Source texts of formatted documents
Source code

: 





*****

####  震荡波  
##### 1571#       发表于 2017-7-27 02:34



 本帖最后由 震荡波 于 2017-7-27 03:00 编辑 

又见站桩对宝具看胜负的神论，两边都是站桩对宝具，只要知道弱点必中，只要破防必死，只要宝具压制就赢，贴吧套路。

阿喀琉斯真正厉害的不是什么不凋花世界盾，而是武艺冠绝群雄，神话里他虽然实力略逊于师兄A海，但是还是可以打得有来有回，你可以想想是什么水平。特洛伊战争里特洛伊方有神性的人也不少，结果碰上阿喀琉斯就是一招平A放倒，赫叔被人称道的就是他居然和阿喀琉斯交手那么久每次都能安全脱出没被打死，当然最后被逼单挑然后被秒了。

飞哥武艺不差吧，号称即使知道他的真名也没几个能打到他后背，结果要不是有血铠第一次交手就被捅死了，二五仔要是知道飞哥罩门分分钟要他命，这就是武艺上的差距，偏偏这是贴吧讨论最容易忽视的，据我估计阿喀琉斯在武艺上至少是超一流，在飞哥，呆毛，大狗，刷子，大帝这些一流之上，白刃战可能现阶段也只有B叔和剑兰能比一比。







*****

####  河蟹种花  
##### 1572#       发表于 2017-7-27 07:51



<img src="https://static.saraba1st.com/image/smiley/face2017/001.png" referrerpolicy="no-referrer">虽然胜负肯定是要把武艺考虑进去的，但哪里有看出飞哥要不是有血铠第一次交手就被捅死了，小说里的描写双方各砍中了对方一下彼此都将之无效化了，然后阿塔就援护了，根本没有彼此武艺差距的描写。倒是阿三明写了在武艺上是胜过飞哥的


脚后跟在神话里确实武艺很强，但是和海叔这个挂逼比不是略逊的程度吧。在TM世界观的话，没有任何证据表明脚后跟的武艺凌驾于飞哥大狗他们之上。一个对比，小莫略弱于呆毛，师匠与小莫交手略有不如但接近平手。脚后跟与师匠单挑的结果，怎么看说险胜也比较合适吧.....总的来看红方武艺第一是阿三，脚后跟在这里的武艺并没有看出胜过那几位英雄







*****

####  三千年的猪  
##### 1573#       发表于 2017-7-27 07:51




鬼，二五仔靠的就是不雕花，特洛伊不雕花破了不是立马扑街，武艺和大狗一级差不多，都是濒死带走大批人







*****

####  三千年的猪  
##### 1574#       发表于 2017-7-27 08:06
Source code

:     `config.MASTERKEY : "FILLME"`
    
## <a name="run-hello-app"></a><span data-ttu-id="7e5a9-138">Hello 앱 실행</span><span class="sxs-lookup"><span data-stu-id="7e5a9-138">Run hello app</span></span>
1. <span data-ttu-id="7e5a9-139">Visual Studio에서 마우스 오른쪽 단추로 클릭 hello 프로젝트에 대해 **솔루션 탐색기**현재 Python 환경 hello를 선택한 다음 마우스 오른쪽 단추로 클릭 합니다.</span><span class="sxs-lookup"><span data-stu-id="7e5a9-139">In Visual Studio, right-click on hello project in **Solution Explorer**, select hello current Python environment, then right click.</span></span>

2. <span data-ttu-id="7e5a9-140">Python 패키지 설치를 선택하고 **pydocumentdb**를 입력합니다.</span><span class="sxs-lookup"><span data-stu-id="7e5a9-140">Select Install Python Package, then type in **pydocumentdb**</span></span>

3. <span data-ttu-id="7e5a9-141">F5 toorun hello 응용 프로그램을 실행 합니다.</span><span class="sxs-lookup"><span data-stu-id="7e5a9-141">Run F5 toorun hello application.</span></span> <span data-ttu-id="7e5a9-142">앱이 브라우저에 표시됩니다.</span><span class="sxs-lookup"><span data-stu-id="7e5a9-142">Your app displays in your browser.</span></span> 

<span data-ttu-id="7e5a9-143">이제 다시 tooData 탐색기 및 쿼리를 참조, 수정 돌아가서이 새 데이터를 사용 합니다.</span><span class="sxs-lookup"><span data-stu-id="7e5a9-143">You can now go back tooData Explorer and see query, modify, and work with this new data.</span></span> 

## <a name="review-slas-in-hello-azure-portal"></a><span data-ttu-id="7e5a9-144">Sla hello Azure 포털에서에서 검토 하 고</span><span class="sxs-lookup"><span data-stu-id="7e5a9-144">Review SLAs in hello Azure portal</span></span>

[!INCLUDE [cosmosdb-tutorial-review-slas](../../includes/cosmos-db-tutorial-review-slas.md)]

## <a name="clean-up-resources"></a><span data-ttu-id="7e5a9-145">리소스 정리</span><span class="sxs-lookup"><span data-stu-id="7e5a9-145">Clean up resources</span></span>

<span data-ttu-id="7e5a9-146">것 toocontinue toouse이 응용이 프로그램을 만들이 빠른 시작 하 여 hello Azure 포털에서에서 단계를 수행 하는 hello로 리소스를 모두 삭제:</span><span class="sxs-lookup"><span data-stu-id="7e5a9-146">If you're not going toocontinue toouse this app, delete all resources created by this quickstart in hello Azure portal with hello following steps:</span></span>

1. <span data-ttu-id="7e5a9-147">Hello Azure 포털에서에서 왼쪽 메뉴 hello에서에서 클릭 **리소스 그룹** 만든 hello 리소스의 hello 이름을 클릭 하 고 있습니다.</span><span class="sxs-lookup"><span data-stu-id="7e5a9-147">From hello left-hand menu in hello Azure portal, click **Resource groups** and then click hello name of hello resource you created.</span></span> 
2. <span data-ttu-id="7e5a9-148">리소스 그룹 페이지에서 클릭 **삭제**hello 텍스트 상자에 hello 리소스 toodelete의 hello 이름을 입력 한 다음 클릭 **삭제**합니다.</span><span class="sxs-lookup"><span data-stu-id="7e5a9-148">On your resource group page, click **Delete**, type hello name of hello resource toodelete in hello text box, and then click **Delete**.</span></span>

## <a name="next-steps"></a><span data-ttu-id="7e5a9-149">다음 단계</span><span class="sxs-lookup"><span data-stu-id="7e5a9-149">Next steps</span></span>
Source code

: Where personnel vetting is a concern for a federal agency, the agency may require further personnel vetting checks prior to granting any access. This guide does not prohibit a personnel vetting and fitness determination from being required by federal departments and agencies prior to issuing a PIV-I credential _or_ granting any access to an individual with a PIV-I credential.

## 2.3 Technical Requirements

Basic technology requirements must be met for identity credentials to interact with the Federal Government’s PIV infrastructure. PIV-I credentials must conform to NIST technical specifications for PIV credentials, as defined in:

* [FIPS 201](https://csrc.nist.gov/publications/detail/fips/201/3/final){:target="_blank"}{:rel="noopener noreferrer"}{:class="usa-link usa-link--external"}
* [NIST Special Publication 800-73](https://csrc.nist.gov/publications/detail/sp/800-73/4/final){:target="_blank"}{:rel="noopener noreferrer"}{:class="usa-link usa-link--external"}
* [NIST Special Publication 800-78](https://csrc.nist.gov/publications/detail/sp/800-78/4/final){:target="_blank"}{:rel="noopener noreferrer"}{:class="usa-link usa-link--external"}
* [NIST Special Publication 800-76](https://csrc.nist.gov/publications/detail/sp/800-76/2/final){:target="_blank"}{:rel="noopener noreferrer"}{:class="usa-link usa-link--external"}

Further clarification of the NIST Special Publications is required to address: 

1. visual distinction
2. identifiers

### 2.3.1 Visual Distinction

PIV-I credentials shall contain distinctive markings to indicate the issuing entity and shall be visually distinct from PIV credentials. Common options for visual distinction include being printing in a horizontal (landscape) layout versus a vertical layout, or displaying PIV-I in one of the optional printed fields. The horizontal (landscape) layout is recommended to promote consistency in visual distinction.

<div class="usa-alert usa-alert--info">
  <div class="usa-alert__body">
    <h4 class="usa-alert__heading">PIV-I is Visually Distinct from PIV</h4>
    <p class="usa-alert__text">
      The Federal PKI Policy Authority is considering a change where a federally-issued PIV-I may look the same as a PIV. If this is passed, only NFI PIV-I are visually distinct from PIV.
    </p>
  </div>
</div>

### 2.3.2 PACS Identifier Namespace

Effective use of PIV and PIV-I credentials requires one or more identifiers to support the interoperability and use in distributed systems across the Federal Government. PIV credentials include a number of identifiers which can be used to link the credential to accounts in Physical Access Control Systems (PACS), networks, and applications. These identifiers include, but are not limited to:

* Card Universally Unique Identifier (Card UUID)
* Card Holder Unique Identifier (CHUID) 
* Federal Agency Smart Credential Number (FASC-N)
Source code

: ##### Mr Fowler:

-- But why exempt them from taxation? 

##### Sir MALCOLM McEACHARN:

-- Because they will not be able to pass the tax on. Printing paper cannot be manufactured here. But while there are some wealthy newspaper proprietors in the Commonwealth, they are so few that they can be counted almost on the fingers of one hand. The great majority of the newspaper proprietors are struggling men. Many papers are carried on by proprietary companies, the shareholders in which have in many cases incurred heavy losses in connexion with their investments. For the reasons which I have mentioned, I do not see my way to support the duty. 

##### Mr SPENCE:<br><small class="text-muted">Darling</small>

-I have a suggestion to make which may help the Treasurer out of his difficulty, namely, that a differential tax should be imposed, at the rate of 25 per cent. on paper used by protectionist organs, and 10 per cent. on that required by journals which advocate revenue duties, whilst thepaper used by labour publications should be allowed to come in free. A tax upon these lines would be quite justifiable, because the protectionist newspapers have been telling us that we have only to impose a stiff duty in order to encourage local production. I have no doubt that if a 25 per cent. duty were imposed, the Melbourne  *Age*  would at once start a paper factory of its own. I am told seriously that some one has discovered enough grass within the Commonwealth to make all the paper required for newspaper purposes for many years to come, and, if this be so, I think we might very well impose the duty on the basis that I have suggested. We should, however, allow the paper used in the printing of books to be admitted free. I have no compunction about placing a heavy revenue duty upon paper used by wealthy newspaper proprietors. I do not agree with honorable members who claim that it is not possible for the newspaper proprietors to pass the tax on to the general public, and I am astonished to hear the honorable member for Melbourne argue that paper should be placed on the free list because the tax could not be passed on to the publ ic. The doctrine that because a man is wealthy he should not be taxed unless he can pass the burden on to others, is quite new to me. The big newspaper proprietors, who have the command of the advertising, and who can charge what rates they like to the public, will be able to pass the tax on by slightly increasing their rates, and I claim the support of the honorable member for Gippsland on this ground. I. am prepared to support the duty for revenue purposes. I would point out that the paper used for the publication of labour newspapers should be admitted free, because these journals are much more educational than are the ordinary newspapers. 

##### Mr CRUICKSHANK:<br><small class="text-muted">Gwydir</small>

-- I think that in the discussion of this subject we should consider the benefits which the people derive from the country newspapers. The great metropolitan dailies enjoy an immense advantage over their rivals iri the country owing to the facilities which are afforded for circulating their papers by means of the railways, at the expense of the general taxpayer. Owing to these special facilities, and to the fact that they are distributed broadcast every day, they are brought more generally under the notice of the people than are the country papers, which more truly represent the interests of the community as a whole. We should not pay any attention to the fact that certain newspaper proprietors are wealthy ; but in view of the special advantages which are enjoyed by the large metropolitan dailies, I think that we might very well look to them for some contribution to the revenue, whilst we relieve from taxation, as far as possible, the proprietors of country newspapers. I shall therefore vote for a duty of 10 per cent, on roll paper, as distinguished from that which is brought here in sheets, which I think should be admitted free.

PROBLEM REQUIREMENTS | Quote every line from the beginning of the entries up to and including the line that contains "阿喀琉斯真正厉害的不是什么不".

WRITTEN ANSWER |
Source code

: 





*****

####  震荡波  
##### 1571#       发表于 2017-7-27 02:34



 本帖最后由 震荡波 于 2017-7-27 03:00 编辑 

又见站桩对宝具看胜负的神论，两边都是站桩对宝具，只要知道弱点必中，只要破防必死，只要宝具压制就赢，贴吧套路。

阿喀琉斯真正厉害的不是什么不凋花世界盾，而是武艺冠绝群雄，神话里他虽然实力略逊于师兄A海，但是还是可以打得有来有回，你可以想想是什么水平。特洛伊战争里特洛伊方有神性的人也不少，结果碰上阿喀琉斯就是一招平A放倒，赫叔被人称道的就是他居然和阿喀琉斯交手那么久每次都能安全脱出没被打死，当然最后被逼单挑然后被秒了。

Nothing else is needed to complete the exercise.